Below is some data. Retype exactly the lines starting at the one with "Pubalgia. Now I’m" and ending at the one with "August 5, 2026".

(Extracted information begins)

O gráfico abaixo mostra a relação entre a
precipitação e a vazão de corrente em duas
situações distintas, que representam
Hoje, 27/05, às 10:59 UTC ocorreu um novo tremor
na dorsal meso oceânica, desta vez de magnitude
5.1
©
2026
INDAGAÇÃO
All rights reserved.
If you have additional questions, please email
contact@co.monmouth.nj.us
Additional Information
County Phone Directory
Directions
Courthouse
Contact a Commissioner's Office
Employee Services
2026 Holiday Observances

(Extracted information ends)
(Extracted information begins)

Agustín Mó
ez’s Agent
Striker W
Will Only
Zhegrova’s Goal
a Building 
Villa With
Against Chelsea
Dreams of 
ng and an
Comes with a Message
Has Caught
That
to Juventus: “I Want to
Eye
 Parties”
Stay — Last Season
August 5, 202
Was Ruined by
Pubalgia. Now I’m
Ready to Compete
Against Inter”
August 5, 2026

(Extracted information ends)

◆ Exercise answer ◆
Pubalgia. Now I’m
Ready to Compete
Against Inter”
August 5, 2026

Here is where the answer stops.